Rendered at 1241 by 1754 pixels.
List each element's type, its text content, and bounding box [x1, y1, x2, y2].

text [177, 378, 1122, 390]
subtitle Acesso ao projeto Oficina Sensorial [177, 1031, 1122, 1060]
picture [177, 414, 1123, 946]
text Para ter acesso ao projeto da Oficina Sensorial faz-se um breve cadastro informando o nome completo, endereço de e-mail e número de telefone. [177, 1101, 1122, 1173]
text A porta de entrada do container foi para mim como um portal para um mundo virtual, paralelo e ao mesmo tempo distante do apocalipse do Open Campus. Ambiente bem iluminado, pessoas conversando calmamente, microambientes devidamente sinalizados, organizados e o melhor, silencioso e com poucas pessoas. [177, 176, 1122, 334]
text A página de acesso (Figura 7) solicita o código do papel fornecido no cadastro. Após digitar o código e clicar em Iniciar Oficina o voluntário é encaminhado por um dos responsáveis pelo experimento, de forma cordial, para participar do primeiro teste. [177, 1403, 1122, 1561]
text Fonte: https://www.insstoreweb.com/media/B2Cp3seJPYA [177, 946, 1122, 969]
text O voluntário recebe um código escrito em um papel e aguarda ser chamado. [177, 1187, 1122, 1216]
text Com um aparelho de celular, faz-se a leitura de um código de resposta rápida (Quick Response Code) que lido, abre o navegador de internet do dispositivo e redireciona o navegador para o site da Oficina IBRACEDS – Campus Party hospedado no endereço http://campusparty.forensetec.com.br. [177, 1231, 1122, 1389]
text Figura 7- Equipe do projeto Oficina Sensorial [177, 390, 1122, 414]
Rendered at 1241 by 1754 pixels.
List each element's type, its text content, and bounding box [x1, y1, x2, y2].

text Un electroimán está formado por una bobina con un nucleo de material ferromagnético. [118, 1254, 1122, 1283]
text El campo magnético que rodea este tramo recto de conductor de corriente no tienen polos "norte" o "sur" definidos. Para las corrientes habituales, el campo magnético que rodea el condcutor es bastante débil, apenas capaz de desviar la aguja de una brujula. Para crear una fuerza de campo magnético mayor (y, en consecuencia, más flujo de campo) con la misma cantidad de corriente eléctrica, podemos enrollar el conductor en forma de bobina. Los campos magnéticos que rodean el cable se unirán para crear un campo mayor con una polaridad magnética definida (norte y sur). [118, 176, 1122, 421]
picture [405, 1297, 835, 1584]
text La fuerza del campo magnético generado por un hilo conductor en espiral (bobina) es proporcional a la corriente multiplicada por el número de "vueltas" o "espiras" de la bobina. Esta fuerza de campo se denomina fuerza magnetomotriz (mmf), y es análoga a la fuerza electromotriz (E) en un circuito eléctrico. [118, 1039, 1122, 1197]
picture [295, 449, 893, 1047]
^^^^
_Short task_
Copy the stretch of the data from the line containing "text [177, 378, 1122, 390]" through the line containing "text Para ter", reproducing each line character for character.

_Written answer_
text [177, 378, 1122, 390]
subtitle Acesso ao projeto Oficina Sensorial [177, 1031, 1122, 1060]
picture [177, 414, 1123, 946]
text Para ter acesso ao projeto da Oficina Sensorial faz-se um breve cadastro informando o nome completo, endereço de e-mail e número de telefone. [177, 1101, 1122, 1173]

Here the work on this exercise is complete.